GAZA CITY, Gaza Strip—The al-Zazas have much to celebrate these days, after returning a few weeks ago to their neighborhood in the Gaza Strip—the first Palestinian family to move back into a completely rebuilt home since last year’s war between Israel and the Islamic militant group Hamas.
It was a much-anticipated homecoming. Their house was one of thousands of dwellings that were reduced to rubble in the war. A push to reconstruct the battered coastal territory has been sluggish, relying on international funding pledges that have only partially been fulfilled.
But the al-Zazas’ move offers a rare glimmer of hope to the tens of thousands of Gazans who lost their homes in the war.
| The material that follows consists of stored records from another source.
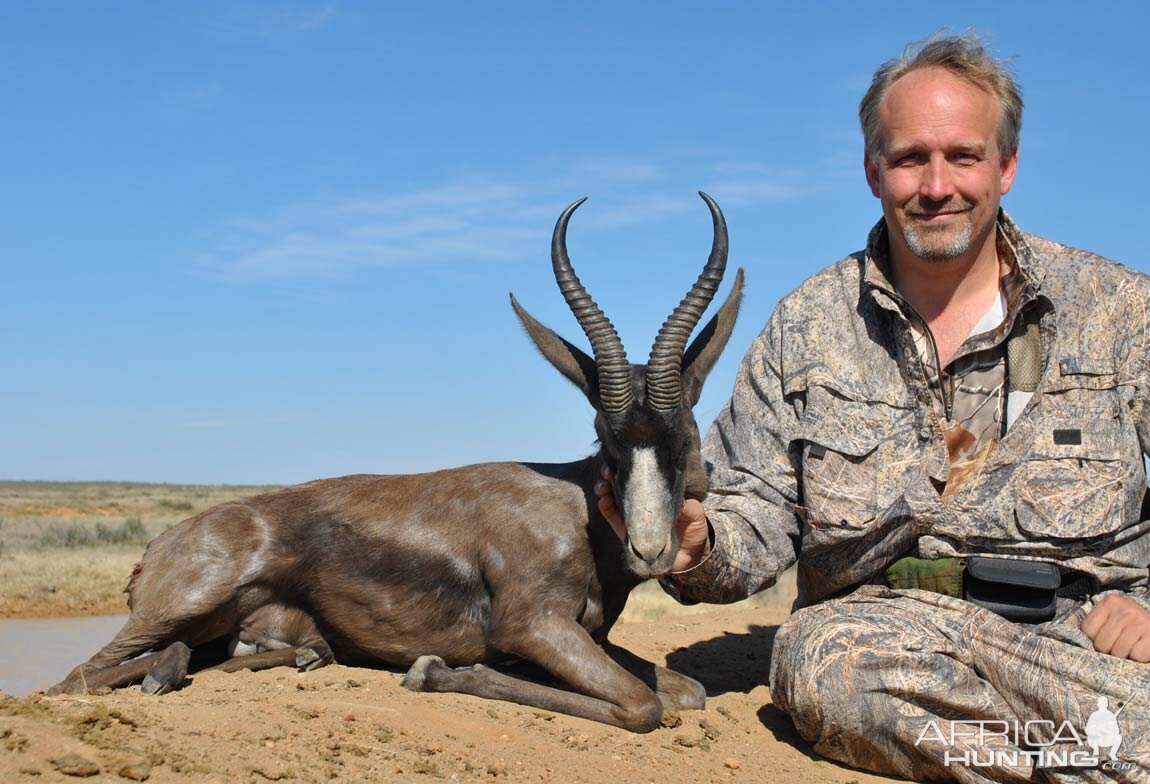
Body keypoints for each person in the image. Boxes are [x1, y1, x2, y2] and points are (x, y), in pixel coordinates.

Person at [597, 34, 1150, 782]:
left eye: (963, 156)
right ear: (872, 171)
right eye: (910, 158)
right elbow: (753, 512)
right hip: (882, 638)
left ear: (1006, 167)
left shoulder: (1120, 311)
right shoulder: (808, 325)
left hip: (1085, 638)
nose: (936, 185)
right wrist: (700, 545)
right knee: (826, 669)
The family’s place in Gaza City’s Shaaf neighborhood, one of the hardest-hit in the war, was among the first 170 completely destroyed homes that were approved for reconstruction under a U.N. mechanism.
“We are very happy ... it’s our home,” 50-year-old Atef al-Zaza, the family patriarch, told The Associated Press in his barely furnished new living room. “Our life is getting back to its pre-war normality.”
About half a million people were displaced at the height of the 50-day conflict and 100,000 were left homeless, according to the United Nations. Israeli airstrikes and shelling flattened entire areas, leaving piles of concrete and debris. More than 2,200 Palestinians were killed, the majority of them civilians, according to U.N. figures. On the Israeli side, 73 people were killed, most of them soldiers.
Many of the displaced Gazans fled to U.N. facilities serving as makeshift shelters or moved in with relatives elsewhere in the strip. After the war, some opted to return to their shelled-out and damaged homes, leaving about 17,000 still displaced 14 months after hostilities ended.